Requirement — Please pick out and copy every line of the material below that contains the word "Reading".

Record excerpts —
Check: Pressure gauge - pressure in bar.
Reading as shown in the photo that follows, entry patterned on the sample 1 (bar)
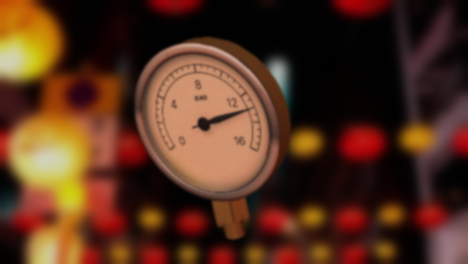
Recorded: 13 (bar)
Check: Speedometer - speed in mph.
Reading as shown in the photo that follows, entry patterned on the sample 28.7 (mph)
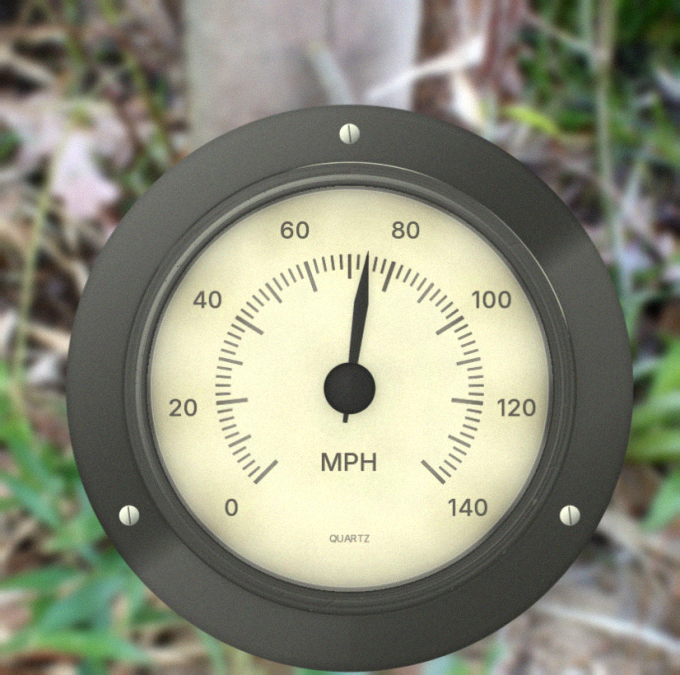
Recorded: 74 (mph)
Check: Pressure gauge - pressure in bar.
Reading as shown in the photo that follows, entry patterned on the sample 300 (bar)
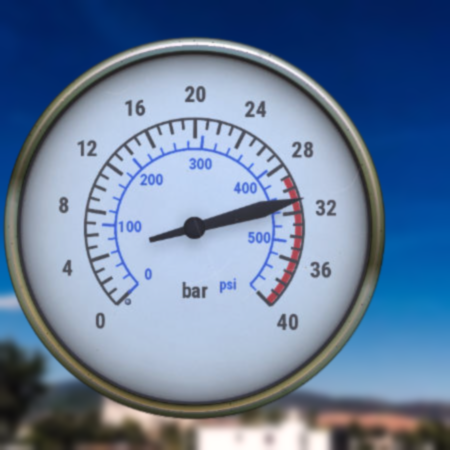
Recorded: 31 (bar)
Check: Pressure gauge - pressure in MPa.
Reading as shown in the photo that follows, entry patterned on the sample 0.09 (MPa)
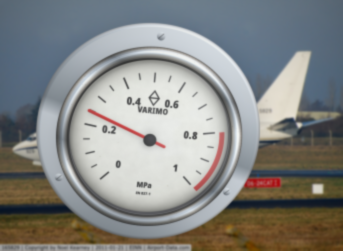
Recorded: 0.25 (MPa)
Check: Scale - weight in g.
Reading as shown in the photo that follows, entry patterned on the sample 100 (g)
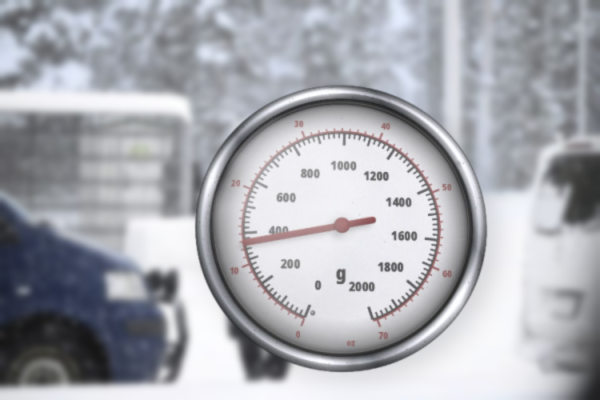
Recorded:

Answer for this exercise —
Reading as shown in the photo that follows, entry patterned on the sample 1 (bar)
Reading as shown in the photo that follows, entry patterned on the sample 28.7 (mph)
Reading as shown in the photo that follows, entry patterned on the sample 300 (bar)
Reading as shown in the photo that follows, entry patterned on the sample 0.09 (MPa)
Reading as shown in the photo that follows, entry patterned on the sample 100 (g)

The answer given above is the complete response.